Rote Fahne 11/25

Rote Fahne 11/25

AfD in den Betrieben: „Perfide Anbiederung und Spaltung der Belegschaften“

Andreas Buderus, seit über 30 Jahren engagierter Gewerkschafter, spricht im Interview über das Vordringen faschistischer Kräfte in Betrieben, Gewerkschaften und gesellschaftlichen Institutionen:

AfD in den Betrieben: „Perfide Anbiederung und Spaltung der Belegschaften“
Freiberuflicher Coach, seit 35 Jahren aktiver Gewerkschafter in ver.di und freier Autor zu Gewerkschaftsthemen, Antirassismus und Antifaschismus (foto: ISKRA)

Rote Fahne: Wie versucht die AfD, in den Betrieben Fuß zu fassen?

Andreas Buderus: Seit Jahren baut die AfD ein betriebliches Netzwerk auf. Sie tut das nicht allein – sondern über Vorfeldorganisationen wie „Ein Prozent“, Pseudogewerkschaften wie „Zentrum Automobil“, „alternative“ oder „blaue“ Listen bei Betriebs- und Personalratswahlen sowie Einzelkandidatinnen und Kandidaten auch auf DGB-Gewerkschaftslisten.

 

Die Taktik: Auftreten als bürgerliche „Alternative“, sich nahbar geben, „Kümmerer“ spielen. In Wirklichkeit sind diese Gruppen allerdings eng vernetzt mit dem nur formal aufgelösten völkischen „Flügel“ der AfD, mit Verschwörungsideologen, rechten Medien und Anti-Gewerkschaftskampagnen.

 

Welche Methoden nutzen diese Kräfte?

Das rechte Erfolgsrezept in den Betrieben ist oft perfide einfach: Sie kümmern sich um Dienstpläne, Einzelfälle, Konflikte – und bieten damit scheinbar pragmatische Hilfe. Doch das ersetzt kollektive Interessenvertretung durch paternalistische Einzelfallpolitik. Was wie Fürsorge wirkt, ist in Wahrheit Stabilisierung von Herrschaft – durch Herstellung von Abhängigkeit. Dabei bedienen sie sich rechter Rhetorik in gemäßigtem Ton: „Gesunder Menschenverstand“, „endlich Klartext reden“, „wir kümmern uns um euch.“

 

Wie steht die AfD zu Gewerkschaften,­ ­Tarifauseinandersetzungen und Streiks?

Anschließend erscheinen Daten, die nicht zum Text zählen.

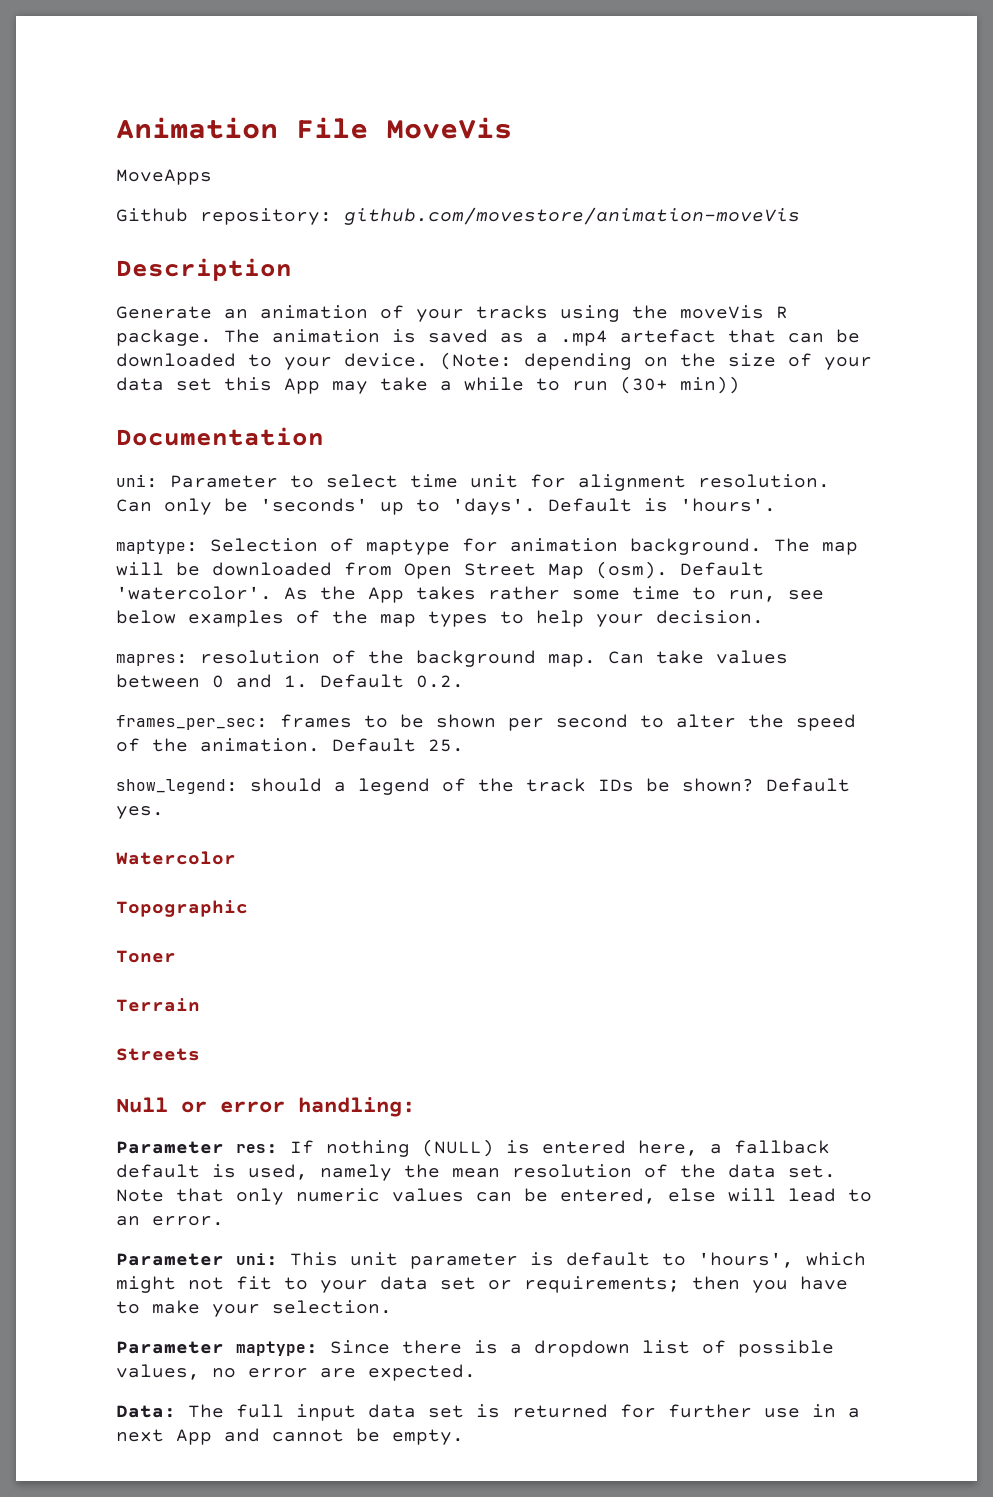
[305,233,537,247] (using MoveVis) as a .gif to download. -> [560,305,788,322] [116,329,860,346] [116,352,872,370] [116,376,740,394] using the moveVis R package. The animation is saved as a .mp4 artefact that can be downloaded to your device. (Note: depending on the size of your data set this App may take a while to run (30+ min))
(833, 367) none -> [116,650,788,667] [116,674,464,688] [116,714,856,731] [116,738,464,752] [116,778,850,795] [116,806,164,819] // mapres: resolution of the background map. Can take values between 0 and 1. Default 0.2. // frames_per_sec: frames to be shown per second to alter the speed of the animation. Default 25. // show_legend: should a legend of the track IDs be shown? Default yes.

Feindlich. Gewerkschaften gelten der AfD als Teil des „linken Establishments“. Tarifauseinandersetzungen werden als „ideologisch motiviert“ diskreditiert. Streiks – das stärkste Mittel kollektiver Interessenvertretung – werden immer wieder in Frage gestellt. Kollektive Organisation und das Streikrecht sollen dadurch ausgehöhlt werden, dass Betriebsräte die Kompetenz erhalten sollen, „Tarifverträge“ auszuhandeln.

 

Was haben Konzerne wie Daimler zu befürchten?

Aus Unternehmenssicht wenig bis nichts. Denn Organisationen wie „Zentrum Automobil“ richten sich nicht gegen die Kapitalinteressen. Ihre Betriebsgemeinschafts-Ideologie ist ein maximal unternehmerfreundliches Weltbild. Ihre wirtschafts- und sozialpolitischen Forderungen laufen auf einen „nationalen Wettbewerbsstaat auf völkischer Basis“ hinaus.

 

Was können Gewerkschaftsmitglieder tun?

Fünf Punkte sind zentral: Erstens Aufklärung und Demaskierung, zweitens betriebliches Engagement und Nähe zu den Kolleginnen und Kollegen, drittens Haltung und Widerspruch, viertens emanzipatorische Bündnisse schmieden und fünftens betriebliche Wahlkämpfe mit autonomer Klassenperspektive führen. Die beste Antwort ist eine sichtbare kämpferische und solidarische Gewerkschaftsbewegung – insbesondere in den Betrieben.

 

Vielen Dank für das Interview und weiterhin viel Erfolg in unserem gemeinsamen antifaschistischen Kampf!